Collected data

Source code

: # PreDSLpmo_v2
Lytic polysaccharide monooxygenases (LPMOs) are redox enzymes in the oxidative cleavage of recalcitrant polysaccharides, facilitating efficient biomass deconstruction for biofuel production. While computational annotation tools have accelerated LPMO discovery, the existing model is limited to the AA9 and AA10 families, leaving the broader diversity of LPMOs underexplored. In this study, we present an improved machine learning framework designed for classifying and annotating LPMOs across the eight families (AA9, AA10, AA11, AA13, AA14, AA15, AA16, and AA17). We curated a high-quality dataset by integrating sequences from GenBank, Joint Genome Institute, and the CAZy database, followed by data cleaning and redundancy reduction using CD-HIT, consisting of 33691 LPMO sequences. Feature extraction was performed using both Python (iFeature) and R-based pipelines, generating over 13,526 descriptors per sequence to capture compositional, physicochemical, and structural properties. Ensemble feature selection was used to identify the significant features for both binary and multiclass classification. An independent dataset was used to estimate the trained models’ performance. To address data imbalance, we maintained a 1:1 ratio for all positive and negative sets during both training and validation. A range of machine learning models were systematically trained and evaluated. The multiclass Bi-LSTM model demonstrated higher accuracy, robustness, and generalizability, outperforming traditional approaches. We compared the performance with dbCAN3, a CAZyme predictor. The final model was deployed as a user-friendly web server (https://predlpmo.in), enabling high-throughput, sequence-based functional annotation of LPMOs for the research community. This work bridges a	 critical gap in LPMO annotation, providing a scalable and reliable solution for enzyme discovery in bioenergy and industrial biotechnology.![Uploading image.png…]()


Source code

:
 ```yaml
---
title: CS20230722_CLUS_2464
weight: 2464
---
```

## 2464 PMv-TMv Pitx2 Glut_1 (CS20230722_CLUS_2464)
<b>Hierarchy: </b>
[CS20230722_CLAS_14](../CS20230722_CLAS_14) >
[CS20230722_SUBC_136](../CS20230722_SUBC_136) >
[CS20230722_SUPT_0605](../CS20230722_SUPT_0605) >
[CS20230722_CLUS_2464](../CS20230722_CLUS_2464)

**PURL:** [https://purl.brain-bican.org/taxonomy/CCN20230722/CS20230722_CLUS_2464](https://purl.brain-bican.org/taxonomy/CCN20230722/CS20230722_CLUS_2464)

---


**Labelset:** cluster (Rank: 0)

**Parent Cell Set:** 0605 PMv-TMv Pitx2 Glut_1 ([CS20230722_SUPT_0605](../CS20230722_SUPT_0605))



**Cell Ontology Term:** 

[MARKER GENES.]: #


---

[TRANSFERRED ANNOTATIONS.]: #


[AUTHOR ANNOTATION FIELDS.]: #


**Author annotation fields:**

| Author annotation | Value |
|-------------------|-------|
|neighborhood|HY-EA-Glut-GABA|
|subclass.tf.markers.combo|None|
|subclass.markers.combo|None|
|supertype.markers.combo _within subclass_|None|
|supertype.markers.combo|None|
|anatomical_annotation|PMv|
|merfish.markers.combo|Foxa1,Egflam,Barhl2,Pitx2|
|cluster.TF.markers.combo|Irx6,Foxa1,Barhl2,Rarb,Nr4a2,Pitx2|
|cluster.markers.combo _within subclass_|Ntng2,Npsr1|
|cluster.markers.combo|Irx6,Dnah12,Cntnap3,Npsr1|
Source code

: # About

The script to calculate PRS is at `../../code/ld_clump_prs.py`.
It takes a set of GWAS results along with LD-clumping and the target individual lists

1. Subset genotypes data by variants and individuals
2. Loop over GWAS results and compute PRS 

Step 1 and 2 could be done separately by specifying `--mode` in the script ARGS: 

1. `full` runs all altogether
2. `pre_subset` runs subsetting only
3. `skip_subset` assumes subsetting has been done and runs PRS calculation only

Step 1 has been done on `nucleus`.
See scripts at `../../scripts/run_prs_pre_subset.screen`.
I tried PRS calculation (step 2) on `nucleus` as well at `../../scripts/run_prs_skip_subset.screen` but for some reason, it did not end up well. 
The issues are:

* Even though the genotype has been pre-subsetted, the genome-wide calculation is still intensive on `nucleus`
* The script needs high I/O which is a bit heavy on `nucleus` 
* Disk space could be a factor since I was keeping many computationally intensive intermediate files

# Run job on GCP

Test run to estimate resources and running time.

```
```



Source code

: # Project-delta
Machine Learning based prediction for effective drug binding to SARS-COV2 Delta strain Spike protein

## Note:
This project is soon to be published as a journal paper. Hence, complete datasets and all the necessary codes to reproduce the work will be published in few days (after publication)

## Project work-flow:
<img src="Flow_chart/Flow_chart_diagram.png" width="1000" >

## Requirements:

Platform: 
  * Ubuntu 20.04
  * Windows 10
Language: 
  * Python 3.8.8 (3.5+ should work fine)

Required work: Please write out the entries exactly, keeping every line intact.

Reply:
Source code

: # PreDSLpmo_v2
Lytic polysaccharide monooxygenases (LPMOs) are redox enzymes in the oxidative cleavage of recalcitrant polysaccharides, facilitating efficient biomass deconstruction for biofuel production. While computational annotation tools have accelerated LPMO discovery, the existing model is limited to the AA9 and AA10 families, leaving the broader diversity of LPMOs underexplored. In this study, we present an improved machine learning framework designed for classifying and annotating LPMOs across the eight families (AA9, AA10, AA11, AA13, AA14, AA15, AA16, and AA17). We curated a high-quality dataset by integrating sequences from GenBank, Joint Genome Institute, and the CAZy database, followed by data cleaning and redundancy reduction using CD-HIT, consisting of 33691 LPMO sequences. Feature extraction was performed using both Python (iFeature) and R-based pipelines, generating over 13,526 descriptors per sequence to capture compositional, physicochemical, and structural properties. Ensemble feature selection was used to identify the significant features for both binary and multiclass classification. An independent dataset was used to estimate the trained models’ performance. To address data imbalance, we maintained a 1:1 ratio for all positive and negative sets during both training and validation. A range of machine learning models were systematically trained and evaluated. The multiclass Bi-LSTM model demonstrated higher accuracy, robustness, and generalizability, outperforming traditional approaches. We compared the performance with dbCAN3, a CAZyme predictor. The final model was deployed as a user-friendly web server (https://predlpmo.in), enabling high-throughput, sequence-based functional annotation of LPMOs for the research community. This work bridges a	 critical gap in LPMO annotation, providing a scalable and reliable solution for enzyme discovery in bioenergy and industrial biotechnology.![Uploading image.png…]()


Source code

:
 ```yaml
---
title: CS20230722_CLUS_2464
weight: 2464
---
```

## 2464 PMv-TMv Pitx2 Glut_1 (CS20230722_CLUS_2464)
<b>Hierarchy: </b>
[CS20230722_CLAS_14](../CS20230722_CLAS_14) >
[CS20230722_SUBC_136](../CS20230722_SUBC_136) >
[CS20230722_SUPT_0605](../CS20230722_SUPT_0605) >
[CS20230722_CLUS_2464](../CS20230722_CLUS_2464)

**PURL:** [https://purl.brain-bican.org/taxonomy/CCN20230722/CS20230722_CLUS_2464](https://purl.brain-bican.org/taxonomy/CCN20230722/CS20230722_CLUS_2464)

---


**Labelset:** cluster (Rank: 0)

**Parent Cell Set:** 0605 PMv-TMv Pitx2 Glut_1 ([CS20230722_SUPT_0605](../CS20230722_SUPT_0605))



**Cell Ontology Term:** 

[MARKER GENES.]: #


---

[TRANSFERRED ANNOTATIONS.]: #


[AUTHOR ANNOTATION FIELDS.]: #


**Author annotation fields:**

| Author annotation | Value |
|-------------------|-------|
|neighborhood|HY-EA-Glut-GABA|
|subclass.tf.markers.combo|None|
|subclass.markers.combo|None|
|supertype.markers.combo _within subclass_|None|
|supertype.markers.combo|None|
|anatomical_annotation|PMv|
|merfish.markers.combo|Foxa1,Egflam,Barhl2,Pitx2|
|cluster.TF.markers.combo|Irx6,Foxa1,Barhl2,Rarb,Nr4a2,Pitx2|
|cluster.markers.combo _within subclass_|Ntng2,Npsr1|
|cluster.markers.combo|Irx6,Dnah12,Cntnap3,Npsr1|
Source code

: # About

The script to calculate PRS is at `../../code/ld_clump_prs.py`.
It takes a set of GWAS results along with LD-clumping and the target individual lists

1. Subset genotypes data by variants and individuals
2. Loop over GWAS results and compute PRS 

Step 1 and 2 could be done separately by specifying `--mode` in the script ARGS: 

1. `full` runs all altogether
2. `pre_subset` runs subsetting only
3. `skip_subset` assumes subsetting has been done and runs PRS calculation only

Step 1 has been done on `nucleus`.
See scripts at `../../scripts/run_prs_pre_subset.screen`.
I tried PRS calculation (step 2) on `nucleus` as well at `../../scripts/run_prs_skip_subset.screen` but for some reason, it did not end up well. 
The issues are:

* Even though the genotype has been pre-subsetted, the genome-wide calculation is still intensive on `nucleus`
* The script needs high I/O which is a bit heavy on `nucleus` 
* Disk space could be a factor since I was keeping many computationally intensive intermediate files

# Run job on GCP

Test run to estimate resources and running time.

```
```



Source code

: # Project-delta
Machine Learning based prediction for effective drug binding to SARS-COV2 Delta strain Spike protein

## Note:
This project is soon to be published as a journal paper. Hence, complete datasets and all the necessary codes to reproduce the work will be published in few days (after publication)

## Project work-flow:
<img src="Flow_chart/Flow_chart_diagram.png" width="1000" >

## Requirements:

Platform: 
  * Ubuntu 20.04
  * Windows 10
Language: 
  * Python 3.8.8 (3.5+ should work fine)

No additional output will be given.